LİYAKAT Mİ, SADAKAT Mİ?

ASUMAN SARITAÇ

Ülkenin en büyük sorununu tek cümleyle özetlemek gerekirse;

“Yanlış insanların doğru yerlerde olması.”
Bugün bir makamı dolduran kişiye baktığınızda, çoğu zaman oraya nasıl geldiğiyle değil, kim sayesinde geldiğiyle karşılaşıyoruz. Yetkinlik, bilgi birikimi, vizyon ya da halkın yararına hizmet etme arzusu; yerini çoktan başka ölçülere bırakmış bile. 
Artık koltuklar, birikime göre değil, yakınlığa göre dağıtılır olmuş.
Herhangi bir makam mevkiye gelen o koltuğu dolduran kişi, genellikle mesleki birikimiyle değil, kimlere yakın olduğuyla orada.

Evet, acı ama gerçek; 
Bu ülkede işini en iyi yapan değil, en doğru kişiye selam duran yükseliyor maalesef.

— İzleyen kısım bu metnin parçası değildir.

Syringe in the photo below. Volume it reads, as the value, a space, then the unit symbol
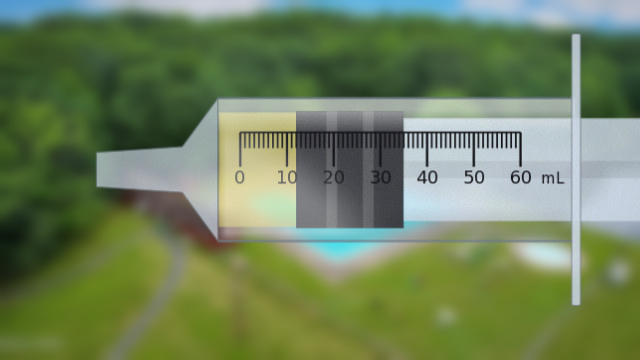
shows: 12 mL
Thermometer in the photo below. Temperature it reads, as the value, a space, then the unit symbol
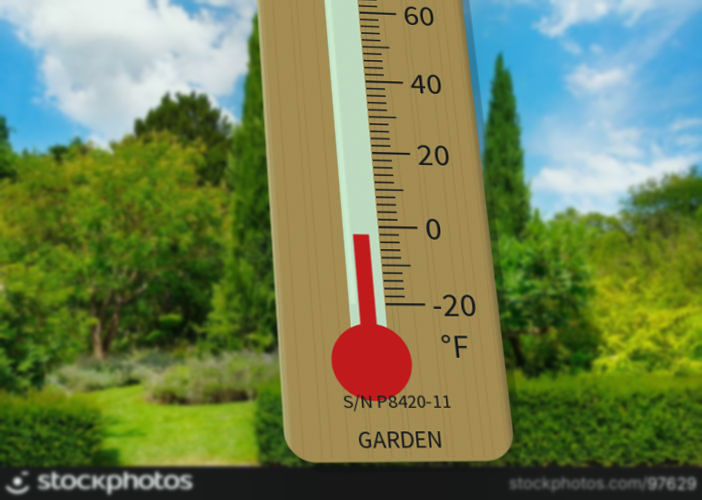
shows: -2 °F
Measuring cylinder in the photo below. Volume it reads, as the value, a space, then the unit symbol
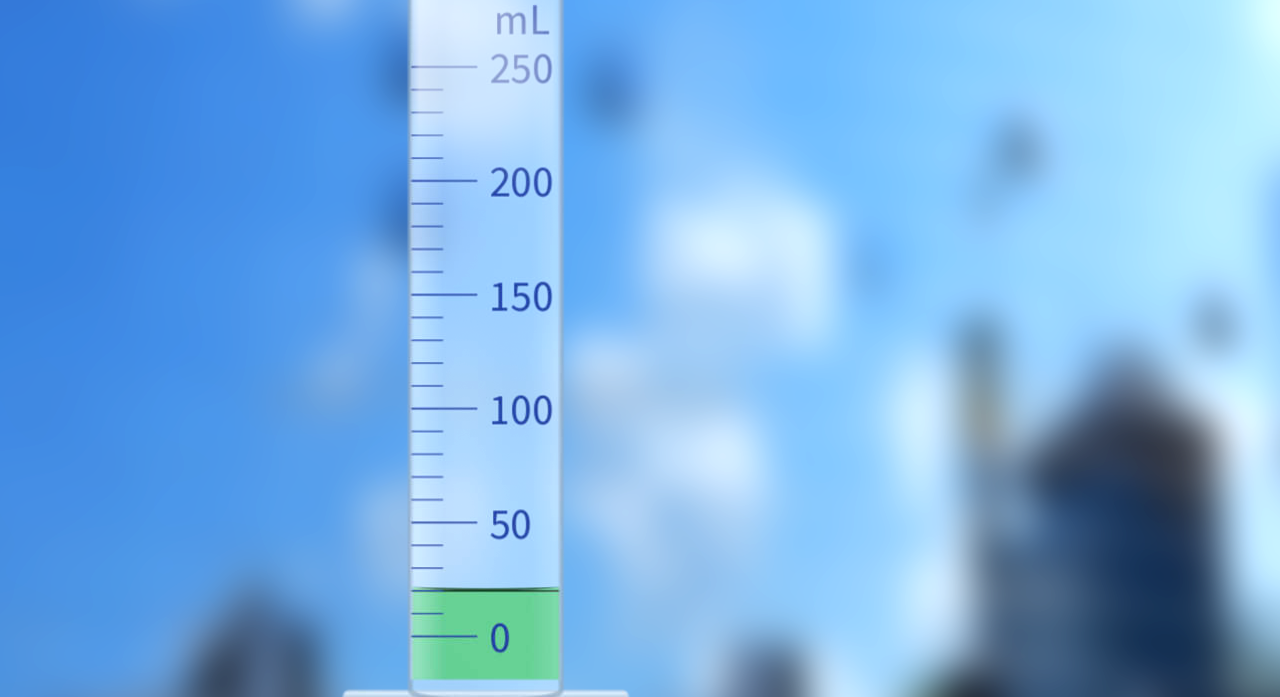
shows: 20 mL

Sonra halk olarak şaşırıyoruz;
Neden yollar yapılırken birkaç yıl sonra çöküyor?
Neden bir şehrin sorunları yıllarca çözülemiyor?
Neden milyonlar harcanan projeler çöp oluyor?
Neden insanlar hak ettiği hizmeti alamıyor?

Cevabı çok basit.
Çünkü işi bilmeyenler iş başında!
Oysa liyakat sadece bir yönetim tercihi değildir, bir medeniyet meselesidir. Tarih boyunca yükselen her devletin temelinde liyakat vardır. 
Osmanlı’nın en güçlü dönemlerinde devlet adamları, padişaha yakınlığıyla değil, kabiliyetiyle seçilirdi. Dünyanın en gelişmiş ülkeleri bugün hâlâ bu basit ama etkili gerçeği uyguluyor;

“İŞİ EHLİNE VERMEK.”
Bugün bu çarpık düzenin bedelini hepimiz ödüyoruz;
işsizlik, yoksulluk, adaletsizlik, umutsuzluk.
Yarın ödeyeceklerimiz ise çok daha ağır olacaktır.

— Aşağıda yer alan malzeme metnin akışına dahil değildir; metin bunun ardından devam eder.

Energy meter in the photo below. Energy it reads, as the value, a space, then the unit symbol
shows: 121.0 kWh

Bu işin bir çözümü yok mu?
Çözüm aslında çok kolay;

Kamu görevleri emek ve yetkinlikle hak edenlere verilmeli.
Şeffaf ve adil sınav, atama ve değerlendirme sistemleri oluşturulmalı.
Devletin makamları kişisel sadakatlere değil, toplumsal faydaya göre şekillenmeli.

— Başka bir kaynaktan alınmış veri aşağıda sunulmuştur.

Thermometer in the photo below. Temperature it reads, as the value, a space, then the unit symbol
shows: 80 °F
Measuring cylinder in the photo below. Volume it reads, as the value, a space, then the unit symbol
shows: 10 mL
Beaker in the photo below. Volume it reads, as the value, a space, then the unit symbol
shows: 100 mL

Ayrıca şunu üzülerek yazmak zorundayım ki, yanlış insanların doğru yerde oturmasının bedelini de, doğru insanlar yanlış yerde kalarak ödüyor.
Ve ortada koskoca bir gerçeklik var. Toplumumuza, halkımıza yapılan en büyük haksızlık, hak edenlerin hak ettikleri yerde olmaması, olamaması.

Konuyu bağlamak gerekirse kim ne derse desin, bir ülkenin gerçek gücü, tankında, topunda ya da kasasında değil; liyakatle işleyen kurumlarında saklıdır. 
Eğer o güç kaybedilmişse geriye sadece içi boş koltuklar kalmış demektir.